What you have to do: From the entries below, return exactly the lines beginning at the one that contains "left eye: (564, 746)" and ending at the one that contains "left hip: (560, 800)", both of them included, and only those lines.

Collection entries
******************************

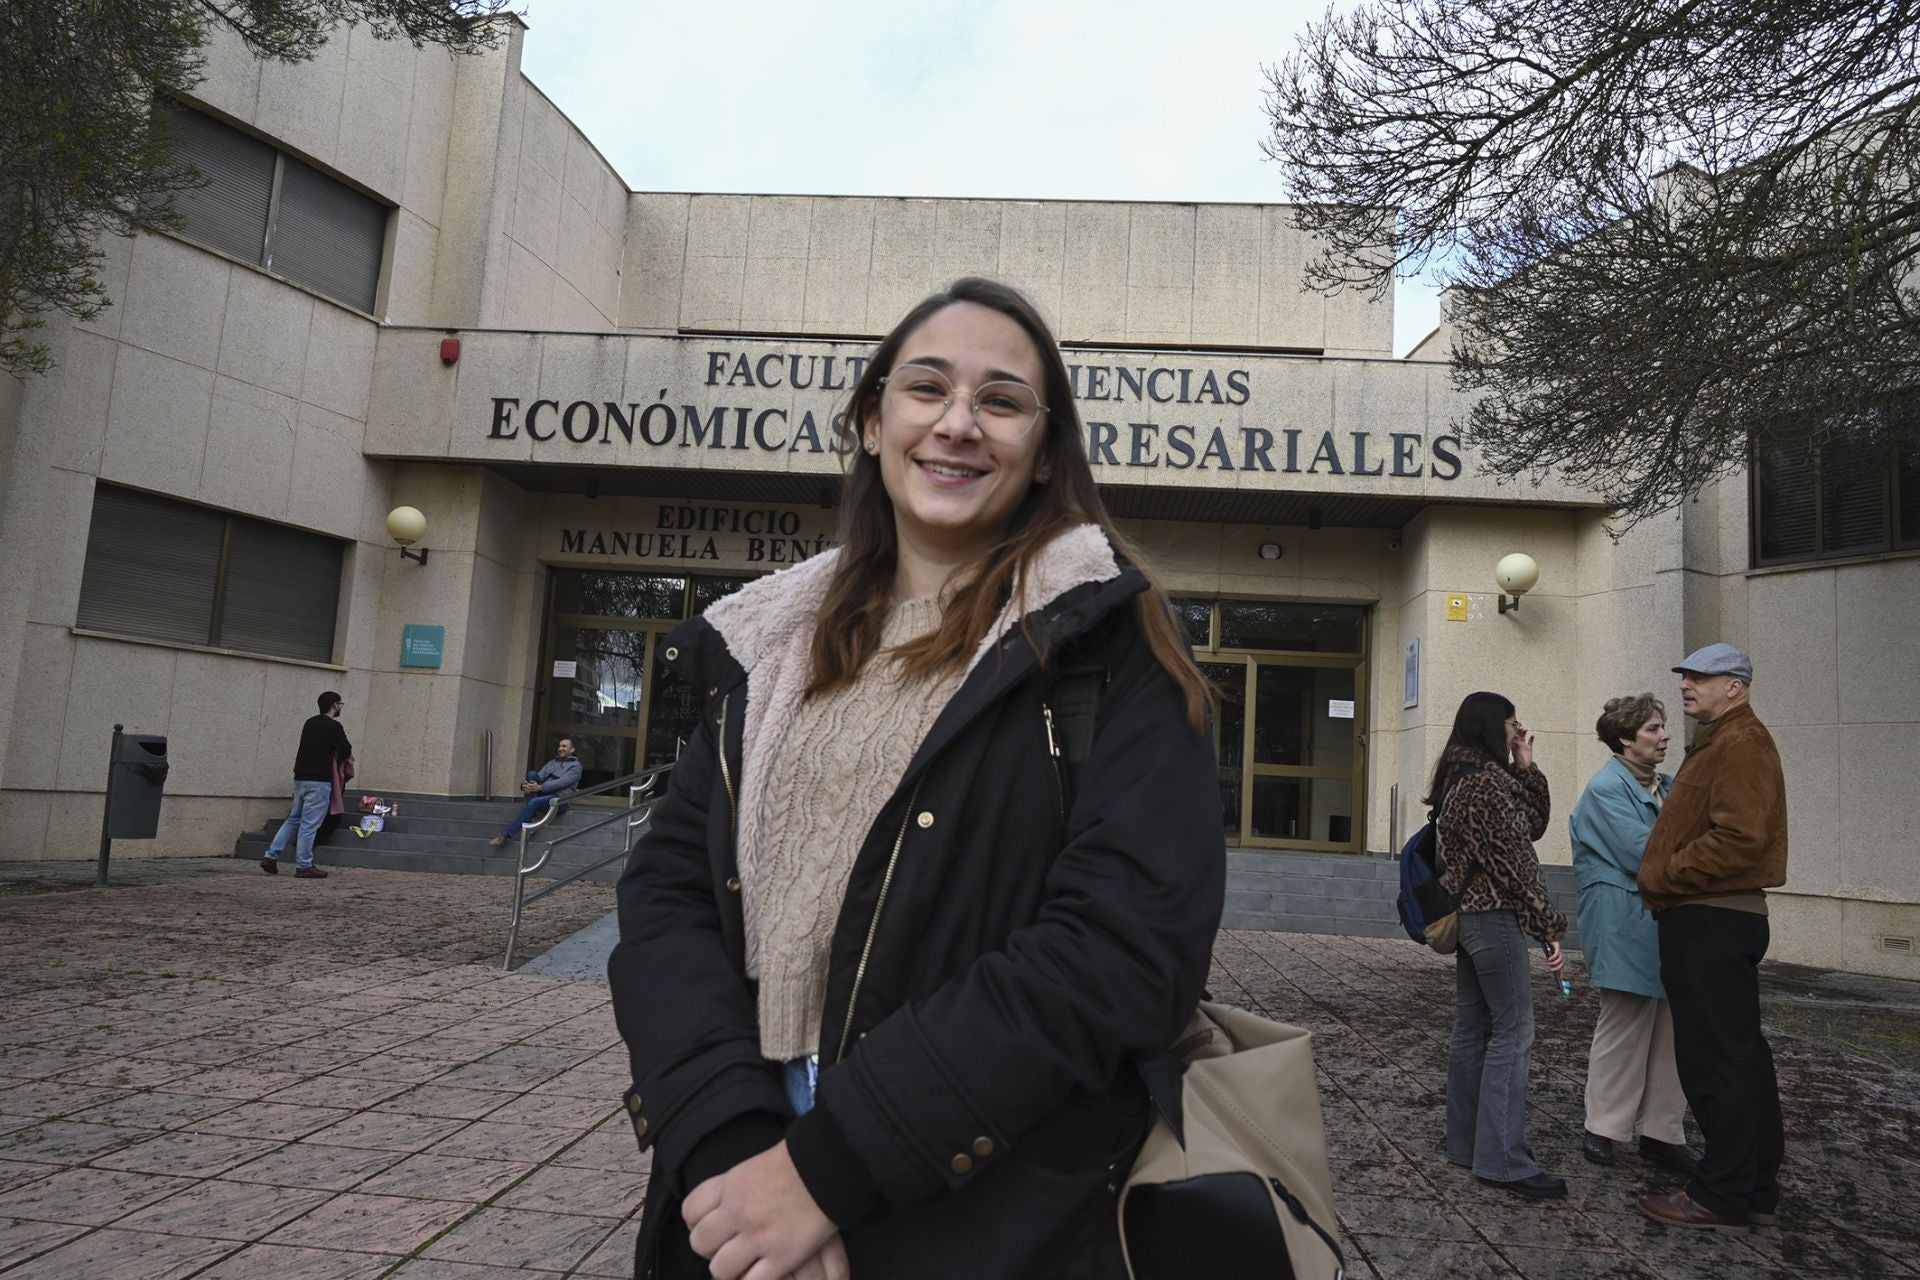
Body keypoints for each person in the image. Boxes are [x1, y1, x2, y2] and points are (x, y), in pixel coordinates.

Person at [606, 277, 1223, 1280]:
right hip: (735, 1202)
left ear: (1043, 452)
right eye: (927, 387)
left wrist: (827, 1170)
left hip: (996, 1216)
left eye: (1003, 399)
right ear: (870, 418)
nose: (958, 423)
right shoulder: (764, 648)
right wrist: (730, 1154)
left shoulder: (1119, 649)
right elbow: (667, 899)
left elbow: (1124, 950)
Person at [1637, 643, 1788, 1232]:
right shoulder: (1725, 740)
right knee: (1740, 1057)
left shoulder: (1740, 742)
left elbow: (1741, 837)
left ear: (1736, 687)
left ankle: (1720, 1195)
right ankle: (1752, 1190)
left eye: (1701, 677)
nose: (1686, 685)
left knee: (1715, 1062)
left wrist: (1666, 873)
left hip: (1711, 918)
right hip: (1715, 918)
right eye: (1685, 676)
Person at [1431, 691, 1569, 1201]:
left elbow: (1530, 825)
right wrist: (1547, 925)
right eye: (1513, 725)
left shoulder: (1460, 777)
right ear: (1493, 727)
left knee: (1473, 1030)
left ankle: (1466, 1146)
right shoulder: (1486, 785)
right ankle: (1503, 1160)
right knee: (1514, 1032)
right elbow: (1515, 864)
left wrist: (1527, 769)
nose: (1519, 731)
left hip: (1470, 917)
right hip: (1493, 919)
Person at [1568, 695, 1694, 1175]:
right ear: (1625, 738)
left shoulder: (1664, 785)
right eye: (1654, 729)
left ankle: (1663, 1133)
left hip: (1661, 918)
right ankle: (1604, 1127)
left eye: (1663, 728)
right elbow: (1645, 851)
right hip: (1624, 919)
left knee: (1672, 1027)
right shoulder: (1606, 787)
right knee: (1624, 1021)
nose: (1665, 736)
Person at [260, 690, 351, 879]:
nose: (341, 707)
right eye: (340, 704)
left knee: (294, 819)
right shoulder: (334, 727)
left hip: (301, 777)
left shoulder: (309, 723)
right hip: (320, 781)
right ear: (334, 705)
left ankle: (270, 856)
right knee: (309, 824)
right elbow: (345, 749)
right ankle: (304, 865)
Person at [487, 738, 582, 846]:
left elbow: (562, 783)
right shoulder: (552, 763)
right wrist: (524, 786)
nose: (560, 748)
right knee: (532, 774)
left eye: (564, 746)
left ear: (572, 749)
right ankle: (535, 815)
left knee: (534, 802)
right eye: (559, 746)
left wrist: (540, 788)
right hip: (544, 796)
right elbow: (540, 776)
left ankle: (506, 835)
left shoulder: (576, 767)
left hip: (560, 800)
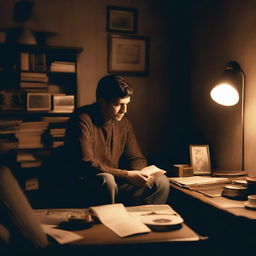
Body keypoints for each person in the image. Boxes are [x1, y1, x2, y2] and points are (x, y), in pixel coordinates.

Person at [61, 74, 170, 206]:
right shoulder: (82, 119)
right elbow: (86, 164)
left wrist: (139, 174)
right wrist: (127, 175)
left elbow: (136, 158)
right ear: (102, 102)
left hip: (117, 182)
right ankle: (108, 221)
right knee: (107, 180)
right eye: (119, 104)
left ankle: (142, 221)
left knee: (162, 182)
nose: (125, 110)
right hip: (87, 184)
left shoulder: (124, 124)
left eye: (127, 104)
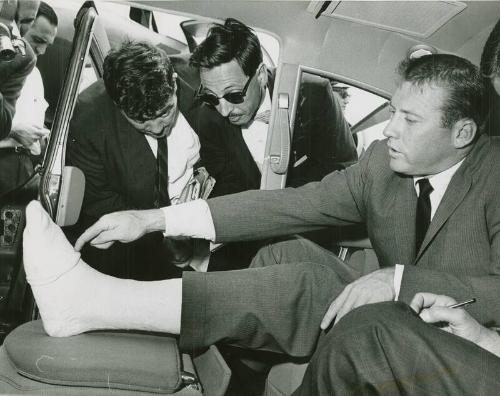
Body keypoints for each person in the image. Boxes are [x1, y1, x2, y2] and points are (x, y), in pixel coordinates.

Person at [24, 51, 499, 393]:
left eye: (409, 120)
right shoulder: (380, 163)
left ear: (462, 133)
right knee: (289, 254)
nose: (390, 129)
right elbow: (287, 205)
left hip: (466, 343)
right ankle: (227, 372)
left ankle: (99, 303)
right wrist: (153, 219)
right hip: (409, 316)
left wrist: (396, 280)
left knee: (365, 324)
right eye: (392, 112)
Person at [66, 41, 206, 280]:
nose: (158, 127)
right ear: (118, 106)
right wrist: (165, 229)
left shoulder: (200, 79)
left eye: (165, 112)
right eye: (142, 121)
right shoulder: (87, 121)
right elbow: (102, 201)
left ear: (173, 83)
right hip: (145, 237)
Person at [189, 18, 358, 197]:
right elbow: (225, 184)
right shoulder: (207, 117)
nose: (223, 111)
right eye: (211, 97)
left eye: (234, 95)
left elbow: (344, 171)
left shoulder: (313, 95)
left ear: (260, 75)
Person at [0, 1, 55, 197]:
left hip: (22, 172)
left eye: (47, 44)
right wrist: (14, 131)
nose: (42, 50)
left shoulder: (35, 75)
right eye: (38, 40)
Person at [0, 0, 36, 141]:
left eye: (28, 20)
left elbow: (2, 127)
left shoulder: (23, 56)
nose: (17, 30)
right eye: (11, 18)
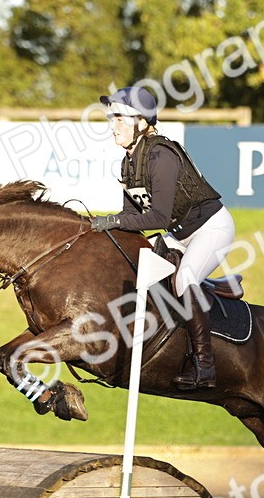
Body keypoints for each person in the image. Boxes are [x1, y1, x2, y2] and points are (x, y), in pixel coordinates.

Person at [89, 86, 235, 390]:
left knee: (184, 280)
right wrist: (100, 229)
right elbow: (132, 219)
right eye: (111, 117)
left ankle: (205, 367)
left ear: (141, 122)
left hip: (211, 228)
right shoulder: (129, 163)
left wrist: (111, 221)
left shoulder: (160, 154)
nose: (112, 125)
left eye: (119, 118)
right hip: (179, 234)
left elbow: (156, 218)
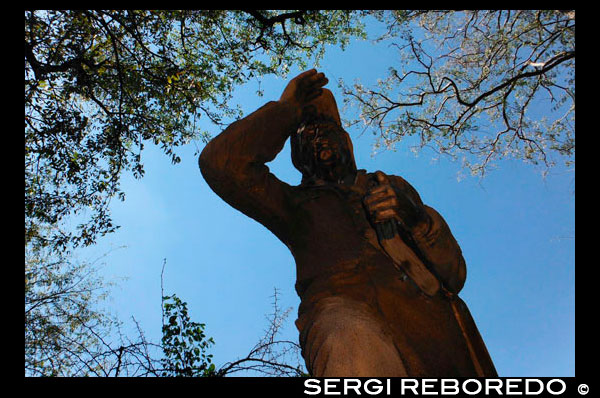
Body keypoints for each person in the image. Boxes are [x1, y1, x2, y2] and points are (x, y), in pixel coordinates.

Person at [199, 69, 497, 376]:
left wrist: (417, 219)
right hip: (343, 321)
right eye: (308, 136)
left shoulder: (390, 185)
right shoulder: (292, 205)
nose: (319, 139)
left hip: (434, 334)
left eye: (326, 131)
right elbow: (220, 164)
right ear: (299, 156)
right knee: (346, 337)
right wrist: (286, 109)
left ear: (346, 142)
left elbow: (455, 275)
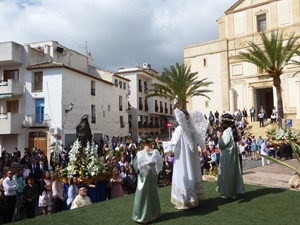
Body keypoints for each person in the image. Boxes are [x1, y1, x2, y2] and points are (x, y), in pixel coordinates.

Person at [169, 108, 207, 210]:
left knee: (183, 174)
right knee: (192, 172)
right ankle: (194, 198)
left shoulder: (179, 129)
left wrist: (162, 145)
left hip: (182, 158)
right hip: (192, 158)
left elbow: (173, 144)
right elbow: (200, 141)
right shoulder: (192, 129)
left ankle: (185, 201)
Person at [132, 132, 163, 223]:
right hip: (153, 180)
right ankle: (155, 213)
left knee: (142, 196)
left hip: (143, 180)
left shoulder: (140, 154)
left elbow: (136, 168)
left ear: (141, 142)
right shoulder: (156, 153)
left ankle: (142, 216)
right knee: (152, 194)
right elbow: (159, 168)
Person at [216, 113, 245, 199]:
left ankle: (228, 193)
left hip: (227, 157)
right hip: (233, 156)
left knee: (227, 174)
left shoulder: (226, 132)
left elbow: (222, 145)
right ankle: (234, 191)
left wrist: (219, 137)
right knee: (233, 173)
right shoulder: (232, 130)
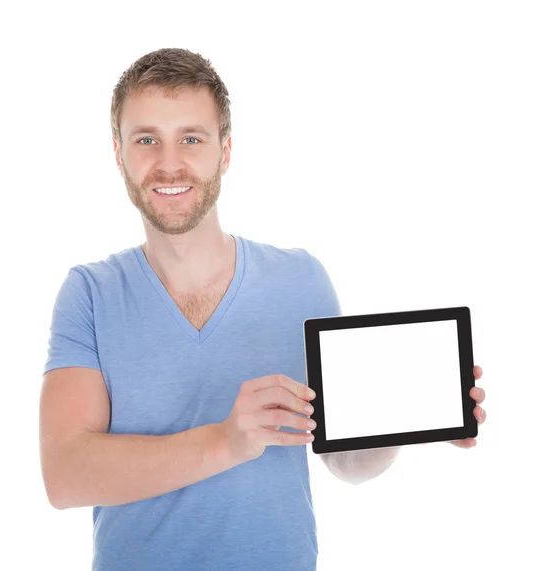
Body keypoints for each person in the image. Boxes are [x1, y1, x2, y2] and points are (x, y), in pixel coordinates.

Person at [39, 48, 487, 571]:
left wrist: (405, 419)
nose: (168, 162)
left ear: (224, 152)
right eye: (146, 140)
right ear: (119, 155)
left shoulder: (301, 281)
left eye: (191, 138)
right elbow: (65, 475)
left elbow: (346, 461)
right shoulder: (89, 293)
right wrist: (226, 442)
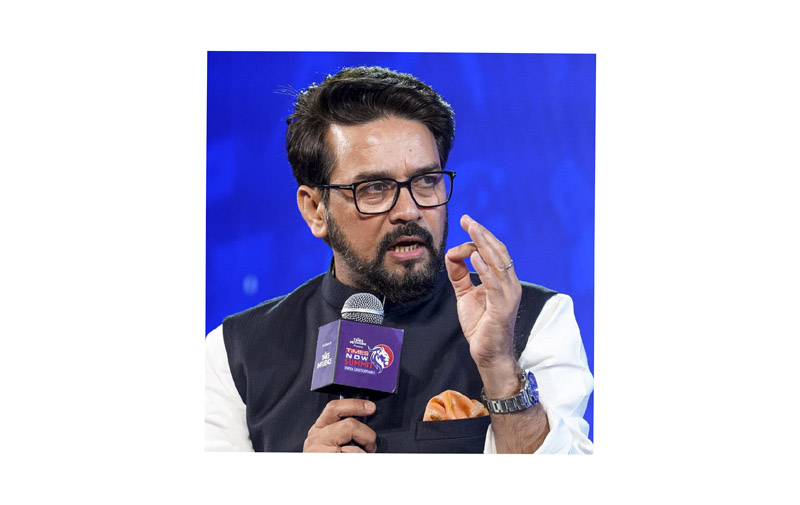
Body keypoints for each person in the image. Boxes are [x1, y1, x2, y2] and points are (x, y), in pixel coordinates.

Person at [205, 66, 593, 453]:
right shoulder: (235, 352)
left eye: (426, 181)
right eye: (374, 187)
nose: (409, 210)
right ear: (315, 210)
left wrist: (500, 370)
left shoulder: (534, 320)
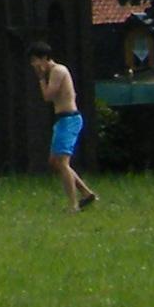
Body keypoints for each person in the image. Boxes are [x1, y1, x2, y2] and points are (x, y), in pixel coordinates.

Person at [29, 49, 97, 211]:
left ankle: (73, 205)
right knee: (54, 161)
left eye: (35, 60)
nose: (33, 65)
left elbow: (48, 95)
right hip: (62, 120)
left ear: (44, 58)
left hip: (69, 119)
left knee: (62, 162)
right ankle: (86, 193)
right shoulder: (53, 72)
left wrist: (40, 79)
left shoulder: (58, 70)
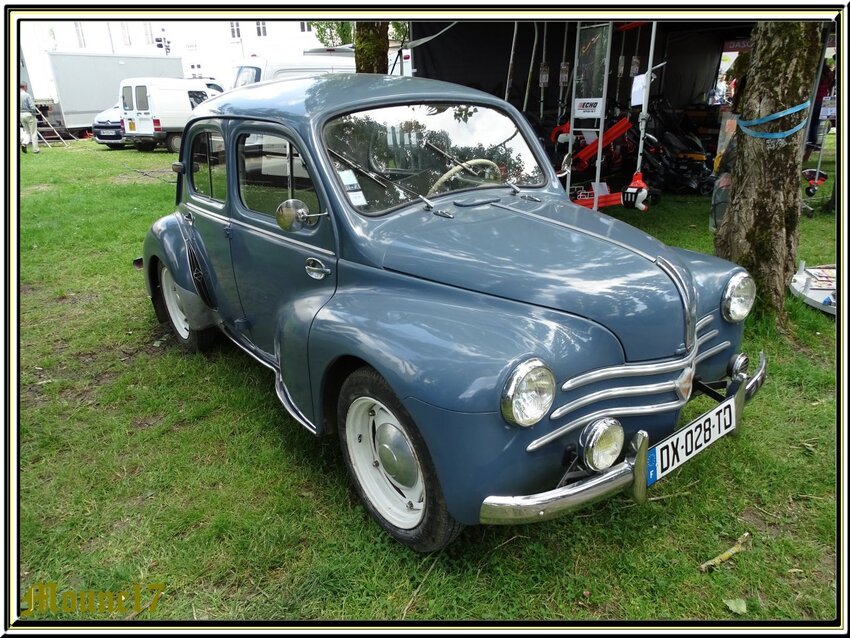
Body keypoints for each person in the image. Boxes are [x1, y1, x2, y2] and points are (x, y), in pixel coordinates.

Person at [803, 59, 835, 161]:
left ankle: (805, 151)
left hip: (814, 101)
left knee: (806, 126)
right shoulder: (828, 73)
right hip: (824, 101)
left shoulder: (813, 72)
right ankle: (807, 153)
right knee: (814, 127)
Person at [19, 83, 40, 154]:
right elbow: (32, 107)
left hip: (21, 115)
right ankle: (36, 150)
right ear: (24, 87)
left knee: (27, 132)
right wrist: (34, 115)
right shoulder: (27, 95)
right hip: (29, 114)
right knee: (33, 132)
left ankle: (24, 143)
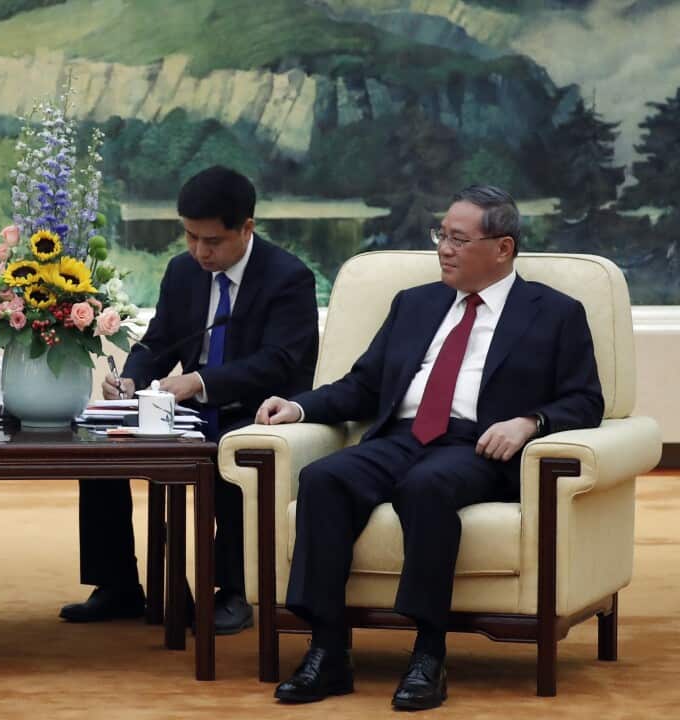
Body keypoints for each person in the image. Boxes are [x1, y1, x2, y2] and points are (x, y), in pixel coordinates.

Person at [256, 185, 603, 710]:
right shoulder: (415, 303)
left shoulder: (555, 312)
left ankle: (428, 654)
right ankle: (327, 650)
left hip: (477, 445)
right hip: (401, 435)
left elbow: (586, 400)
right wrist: (300, 407)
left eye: (459, 239)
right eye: (441, 235)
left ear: (503, 248)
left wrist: (530, 422)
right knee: (323, 479)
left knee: (427, 487)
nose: (444, 248)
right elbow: (364, 385)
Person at [60, 166, 320, 635]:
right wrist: (132, 380)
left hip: (258, 411)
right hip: (189, 409)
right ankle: (117, 585)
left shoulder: (288, 277)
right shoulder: (183, 271)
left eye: (213, 241)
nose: (200, 251)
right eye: (191, 236)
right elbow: (159, 341)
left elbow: (279, 362)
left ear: (246, 228)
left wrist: (198, 381)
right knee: (100, 451)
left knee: (234, 452)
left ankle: (234, 591)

******************************

Expected answer:
left eye: (564, 746)
left ear: (572, 749)
right ankle: (535, 815)
left knee: (534, 802)
right eye: (559, 746)
left wrist: (540, 788)
right hip: (544, 796)
right elbow: (540, 776)
left ankle: (506, 835)
left shoulder: (576, 767)
left hip: (560, 800)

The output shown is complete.